Target No. | Location of Target Within mRNA | siRNA Target Within mRNA | Predicted siRNA Duplex Candidate | Length and Pattern | GC, % | Tm, °C | Free Energy of Folding With Target | ΔG binding (k/cal) | miRNA Target |
---|---|---|---|---|---|---|---|---|---|
1 | 10 - 32 | GATCCCATTATTAATGGAA | 20 | 32 (C) | 53 | 0.4 | -28.7 | 263 (86) | |
GAUCCCAUUAUUAAUGGAA | |||||||||
UUCCAUUAAUAAUGGGAUC | |||||||||
2 | 9 - 31 | GGATCCCATTATTAATGGA | 22 | 37 (C) | 46.3 | 0.6 | -30 | 182 (74) | |
GGAUCCCAUUAUUAAUGGA | |||||||||
UCCAUUAAUAAUGGGAUCC | |||||||||
3 | 35 - 57 | CTAATGTTTATCTAACCGA | 20 | 32 (C) | 47.6 | 0.5 | -26.6 | 1 (1) | |
CUAAUGUUUAUCUAACCGA | |||||||||
UCGGUUAGAUAAACAUUAG |
Characteristics of Effective siRNA Molecules Targeting Overlapping Region of M2/L mRNA
It is worth noting that targeting the overlapping regions of the transcripts simultaneously reduced the level of both transcripts (43).
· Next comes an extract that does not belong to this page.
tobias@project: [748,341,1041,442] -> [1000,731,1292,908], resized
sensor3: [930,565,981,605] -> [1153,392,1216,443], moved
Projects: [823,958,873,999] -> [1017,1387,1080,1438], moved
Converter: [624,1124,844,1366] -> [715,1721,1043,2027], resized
The overlapping region of M2/L mRNA encompasses 68 nt between M2 GE signal and L GS signal. We hypothesized that targeting these two proteins at the same time would likely abolish their function. The properties of the three designed siRNAs targeting the overlapping region of the M2/L gene are summarized in Table 2. A computer-assisted analysis of the secondary structure of the M2/L RNA sequence was performed by Mfold (Figure 3). The results showed that siRNA 1 and 2 have better accessibility to target mRNA.
In conclusion, there is a major unmet medical need for an effective therapy of RSV infection and respiratory viruses may be advantageous to siRNA therapeutics. This paper focused on antivirals that utilize the siRNA pathway as a forefront of drug development. The possibility of turning off the pathogenic genes appears to be an appealing approach to slow down or stop the disease progress of a wide variety of clinical pathogens.